All analyses were performed under a `umask 0002` setting to ensure group‑readable output files.

### Data Processing Pipeline  

#### FastQC Quality Assessment  
The FastQC application (`QC/FastQC/0.12.1`) was invoked through the NGSEQ wrapper **EzAppFastqc**. The R script executed the following steps:

1. **Input parsing** – the manifest file supplied the absolute paths to the raw FASTQ files for the six samples.  
2. **FastQC execution** – each FASTQ file was processed individually with default FastQC parameters; the `showNativeReports` flag was disabled (`false`) to suppress interactive HTML generation for each sample.  
3. **Result aggregation** – FastQC output directories for all samples were copied to  

```
p1001/Fastqc_2025-11-25--15-07-30/FastQC
```  

#### MultiQC Summary  
After per‑sample FastQC runs, the **MultiQC** tool (version bundled with the FastQC module) was used to collate all FastQC reports into a single interactive HTML document. The aggregated report was stored at  

```
p1001/Fastqc_2025-11-25--15-07-30/multi_FastQC/multiqc_report.html
```  

The MultiQC directory was synchronized to the permanent project storage area using `rsync`.

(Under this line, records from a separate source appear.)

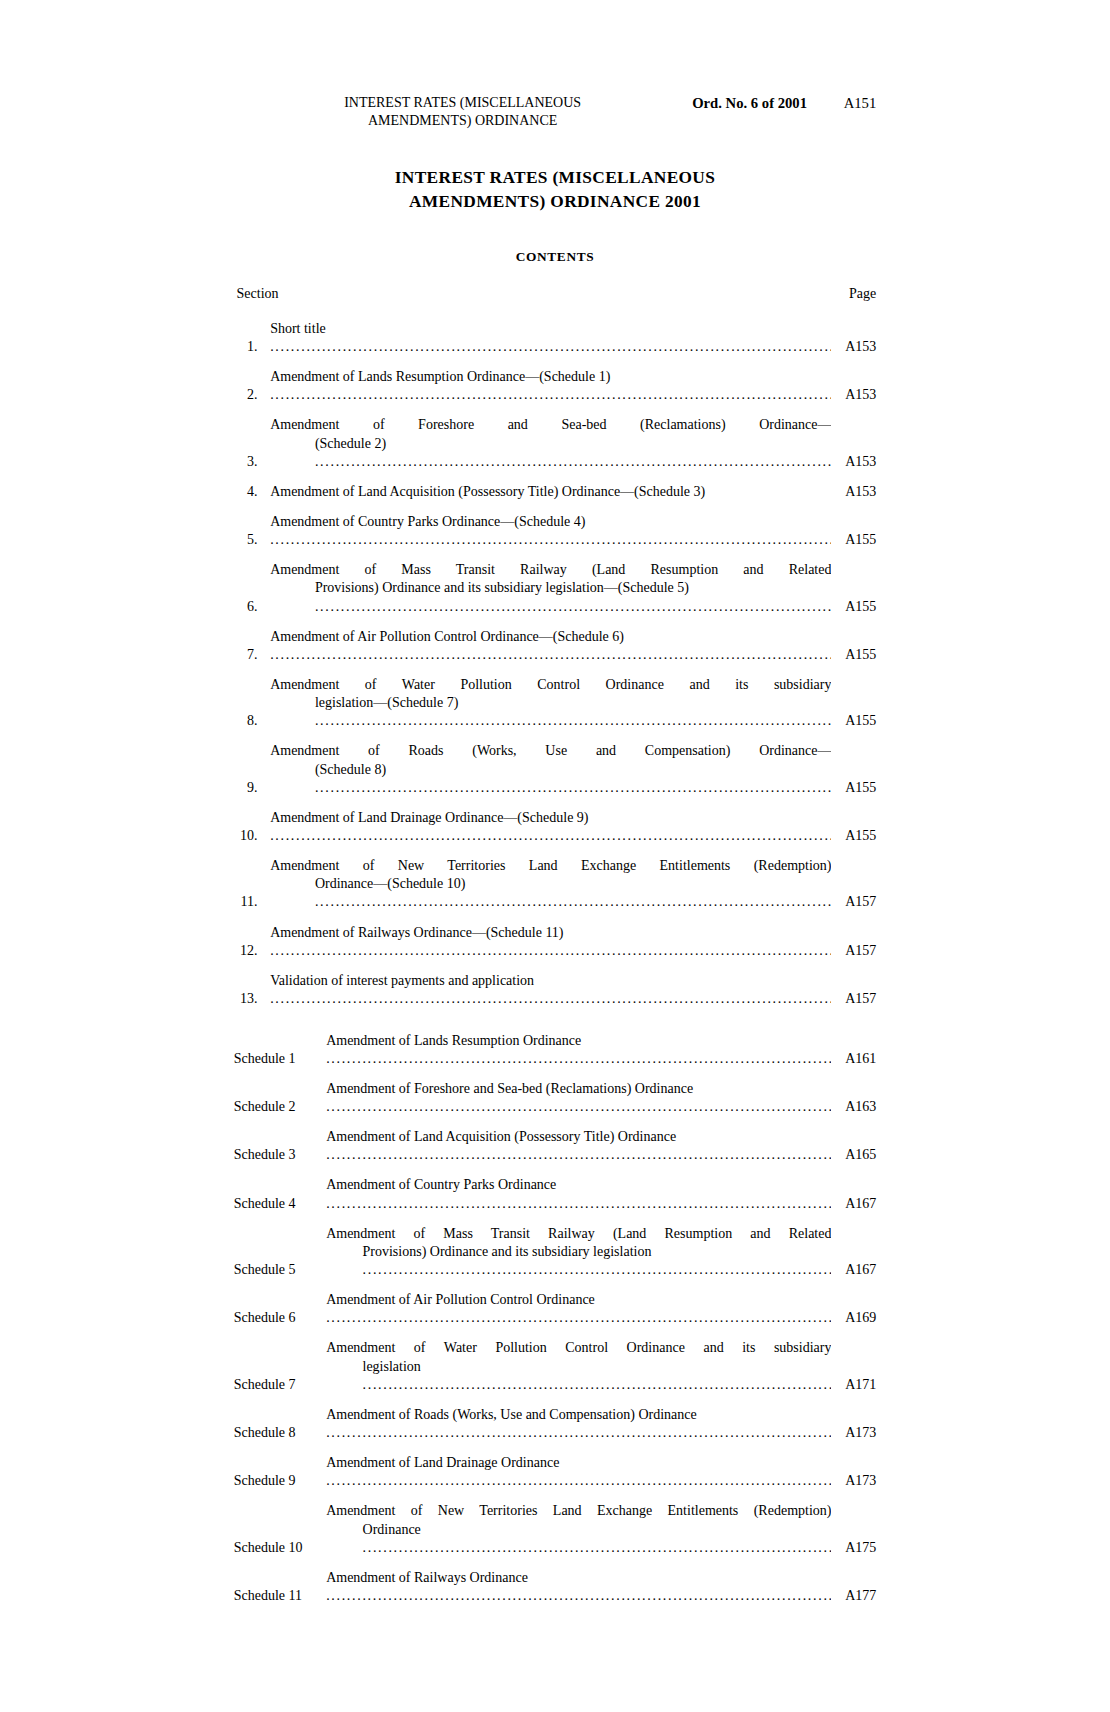INTEREST RATES (MISCELLANEOUS
AMENDMENTS) ORDINANCE
Ord. No. 6 of 2001
A151
INTEREST RATES (MISCELLANEOUS
AMENDMENTS) ORDINANCE 2001
CONTENTS
Section Page
1.
Short title
A153
2.
Amendment of Lands Resumption Ordinance—(Schedule 1)
A153
3.
Amendment of Foreshore and Sea-bed (Reclamations) Ordinance—
(Schedule 2)
A153
4.
Amendment of Land Acquisition (Possessory Title) Ordinance—(Schedule 3)
A153
5.
Amendment of Country Parks Ordinance—(Schedule 4)
A155
6.
Amendment of Mass Transit Railway (Land Resumption and Related
Provisions) Ordinance and its subsidiary legislation—(Schedule 5)
A155
7.
Amendment of Air Pollution Control Ordinance—(Schedule 6)
A155
8.
Amendment of Water Pollution Control Ordinance and its subsidiary
legislation—(Schedule 7)
A155
9.
Amendment of Roads (Works, Use and Compensation) Ordinance—
(Schedule 8)
A155
10.
Amendment of Land Drainage Ordinance—(Schedule 9)
A155
11.
Amendment of New Territories Land Exchange Entitlements (Redemption)
Ordinance—(Schedule 10)
A157
12.
Amendment of Railways Ordinance—(Schedule 11)
A157
13.
Validation of interest payments and application
A157
Schedule 1
Amendment of Lands Resumption Ordinance
A161
Schedule 2
Amendment of Foreshore and Sea-bed (Reclamations) Ordinance
A163
Schedule 3
Amendment of Land Acquisition (Possessory Title) Ordinance
A165
Schedule 4
Amendment of Country Parks Ordinance
A167
Schedule 5
Amendment of Mass Transit Railway (Land Resumption and Related
Provisions) Ordinance and its subsidiary legislation
A167
Schedule 6
Amendment of Air Pollution Control Ordinance
A169
Schedule 7
Amendment of Water Pollution Control Ordinance and its subsidiary
legislation
A171
Schedule 8
Amendment of Roads (Works, Use and Compensation) Ordinance
A173
Schedule 9
Amendment of Land Drainage Ordinance
A173
Schedule 10
Amendment of New Territories Land Exchange Entitlements (Redemption)
Ordinance
A175
Schedule 11
Amendment of Railways Ordinance
A177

### Quality Control Measures  

- **Per‑sample diagnostics** – FastQC provided standard metrics (per‑base quality scores, GC content, sequence duplication levels, over‑represented sequences, and adapter content).  
- **Global overview** – MultiQC summarized these metrics across the six libraries, enabling rapid identification of outlier samples or systematic biases.  
- **Reproducibility** – All command‑line invocations, module versions, and R parameters were captured in the job script and the R environment (`EZ_GLOBAL_VARIABLES.txt`). The temporary scratch directory (`/scratch/Fastqc_2025-11-25--15-07-30_temp$$`) was removed after successful completion to prevent data leakage.

### Data Availability  

The final FastQC result folder (`FastQC`) and the MultiQC report (`multiqc_report.html`) are available in the project repository under  

```
/srv/GT/analysis/course_sushi/public/gstore/projects/p1001/Fastqc_2025-11-25--15-07-30/
```  

These files constitute the complete quality‑control dataset for the six RNA‑seq libraries and can be accessed for downstream analyses.